TM - No seu entender o que é que, digamos assim, impede a saída em breve do seu tão aguardado trabalho?
IM - É uma longa história. Talvez você tenha paciência para a ouvir, mas eu não tenho paciência para a contar.
TM - Dito de outra maneira: o que é que lhe falta escrever?
IM - Tudo.
TM - Tudo?!
IM - Sim, onde é que está o espanto? Um livro antes de ser publicado tem que ser escrito. Antes de ser escrito tem que ser pensado. Eu sei que muitas vezes não chega a ser pensado, mas esse não é o meu método. Eu penso uma história, investigo, acumulo elementos, escrevo esboços, reescrevo e só na fase em que já estou farto de reescrever é que considero a obra terminada. Digamos que termino por desistência. Porque estou farto, porque não posso mais.
TM - Foi assim com os seus primeiros livros?
IM - Hum... Não sei, já não me lembro. Embora pareça que foi ontem não me lembro dos pormenores.

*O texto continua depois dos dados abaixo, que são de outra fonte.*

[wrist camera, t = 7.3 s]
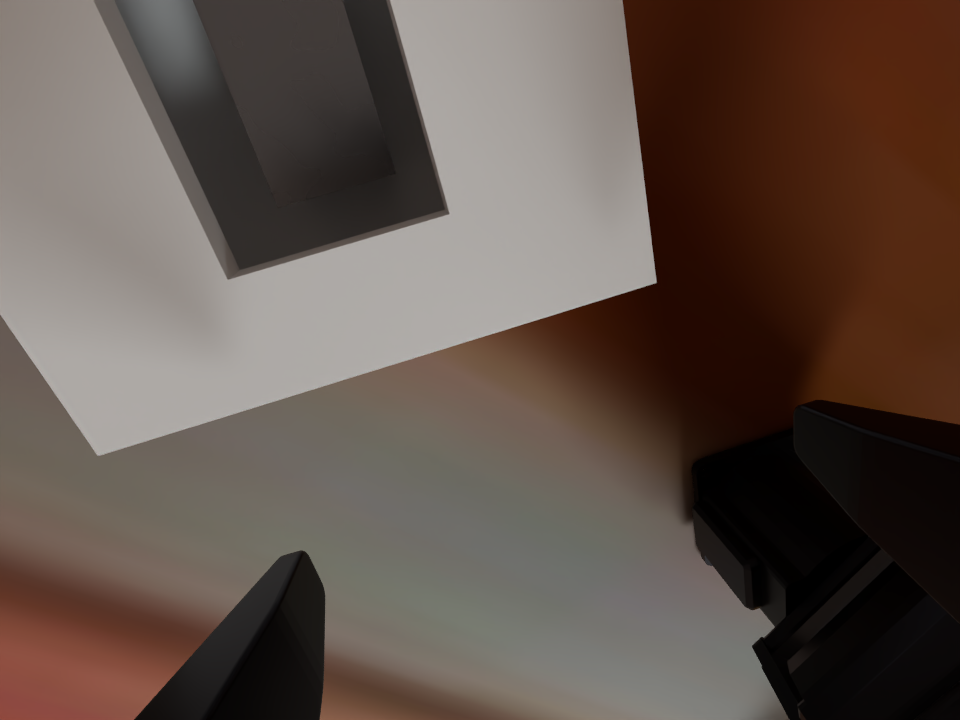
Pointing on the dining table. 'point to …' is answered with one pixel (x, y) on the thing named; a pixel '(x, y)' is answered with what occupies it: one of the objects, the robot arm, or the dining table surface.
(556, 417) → the dining table surface
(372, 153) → the silver metal block
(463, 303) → the box
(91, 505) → the dining table surface
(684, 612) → the dining table surface
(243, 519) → the dining table surface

Aliás, não há coisa que me aborreça mais do que os pormenores. Perdemos demasiado tempo com pormenores. Hoje é assim que eu escrevo.
TM - Isso quer dizer que está a meio de um texto e está à espera de se aborrecer na respectiva reescrita e por isso não é capaz de prever uma data para esse cansaço...
IM - Nada disso. Ainda nem o comecei a pensar. Como sabe iniciei recentemente um relação amorosa muito intensa e absorvente. A Cátia é uma mulher muito exigente e a minha ex-mulher não é menos. Tem sido uma luta titânica com os elementos para conseguir levar a bom termo esta tarefa. Ainda sou do tempo em que se fazia uma coisa de cada vez para que ela ficasse bem feita. Quando este passo estiver dado passarei a outro. É este o andamento natural da história. Se fazemos concessões no processo artístico, acabamos irremediavelmente a reescrever não o que criamos mas o que outros criaram.
TM - Em mil novecentos e sessenta e seis publicou, em edição de autor, "Volúpia de uma andorinha". Tinha dezasseis anos e o livro foi recebido com grande entusiasmo...
IM - Dezassete. Tinha dezassete anos.
TM - A nota do Diário de Notícias (DN) fala em dezasseis anos...
IM - Foi a minha mãe. Sempre teve dificuldade com as datas. Ainda hoje me trata como se eu tivesse doze anos. Não tenho nenhuma explicação para isso. Mas não é por mal. A esta distância tanto faz. Dezasseis, dezassete. Se fosse hoje já teria algumas medalhas de campeão de futebol. Não há diferença nenhuma. Hoje não deixaria que a minha mãe interferisse no meu processo criativo. Mas nessa altura era menor.
(continua)
Torcato Matos
4 comentários:
Fogo!
'tou farta disto, Zumbido!
Rifa lá o Torcato e dá a vez a outro. Manda o Ivo Cação escrever e eu prometo vir fazer comentários com nível.
Fausta, vou tentar falar com o Ivo para ver se ele escreve alguma coisa. Parece que a ausência da Chris lhe tira a inspiração. Quanto ao Torcato deixa-o estar: alguém tem que fazer o trabalho difícil.
Gosto do título da primeira obra, muito sugestivo :D
Foi uma pena ele ter-se metido com o mulherio que lhe tira o tempo... Mas ele pode publicar o que tem escrito, do género "notas do meu moleskine" (agora essa onda anda a dar)
Cara MRF, não estou a imaginar o Dr. Isidro Medário de moleskine na mão. Escrita bamboleante ao sabor da inspiração e do acaso não parece ser o seu género. É mais seguro vê-lo oito horas seguidas em frente a um teclado gastando os dois indicadores a reescrever pela centésima vez uma frase até que ela se pareça com uma onda do mar.